PLP : Les familles n’ont-elles pas des réticences à consulter pour des problèmes de santé mentale ?
– S.M. : Du fait de la guerre, les gens hésitent moins à venir consulter un professionnel de santé mentale parce qu’ils disent : « Ce n’est pas moi qui suis fou, c’est la situation qui est folle. » Les mères comprennent très bien que les problèmes de comportement, d’énurésie, de leurs enfants sont liés à la situation et elles sont très demandeuses de conseils.
En tant que professionnels de l’enfance, qu’est-ce que nous pouvons faire pour assurer la protection des enfants ? On ne peut pas arrêter les tanks et les hélicoptères israéliens, on ne peut pas imposer une solution juste et durable au problème palestinien. Mais il y a certaines choses que nous pouvons faire, comme de dire aux parents : « d’accord, vous avez l’impression d’avoir perdu tout contrôle sur votre vie, que rien n’est plus possible.

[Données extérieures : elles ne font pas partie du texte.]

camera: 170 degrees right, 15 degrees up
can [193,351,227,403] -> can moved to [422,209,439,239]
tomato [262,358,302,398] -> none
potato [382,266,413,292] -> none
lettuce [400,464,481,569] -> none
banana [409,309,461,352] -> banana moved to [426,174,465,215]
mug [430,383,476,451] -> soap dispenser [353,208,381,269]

Vous ne pouvez plus bouger quand vous voulez parce que les Israéliens contrôlent tout. Mais vous pouvez agir au sein de votre famille. Par exemple, quand la TV marche en boucle et montre sans arrêt des images de martyrs, des scènes de violence, votre enfant de six ans qui est là, ce n’est peut-être pas nécessaire qu’il voie ça. »
PLP : Donc, le rôle des parents est essentiel ?

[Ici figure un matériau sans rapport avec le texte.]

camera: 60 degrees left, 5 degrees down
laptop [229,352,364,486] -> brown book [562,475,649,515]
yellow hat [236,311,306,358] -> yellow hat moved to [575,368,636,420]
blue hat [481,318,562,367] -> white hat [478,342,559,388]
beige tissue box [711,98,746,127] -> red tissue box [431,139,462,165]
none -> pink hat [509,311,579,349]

– S.M. : La résilience de l’enfant dépend de ses ressources personnelles, mais aussi de l’attitude de sa famille et de la communauté autour de lui. Il ne s’agit pas de travailler qu’avec l’enfant. Il faut travailler également avec les mères. Si la mère sait repérer très vite les symptômes que l’enfant va montrer lors d’un bombardement et qu’elle sait comment lui parler pour l’aider à maîtriser sa peur, elle va lui apporter, à ce moment là, le soutien nécessaire. Je me souviens, au début de la deuxième Intifada, d’une petite fille en crise de panique, arrivant aux urgences à Qalqilia, avec sa famille. Si on arrive à expliquer aux parents dans quelles conditions cette crise d’angoisse se produit et quel comportement adopter à la maison, on va éviter à cette petite fille d’arriver aux urgences et de se faire administrer une drogue à chaque fois qu’elle va mal.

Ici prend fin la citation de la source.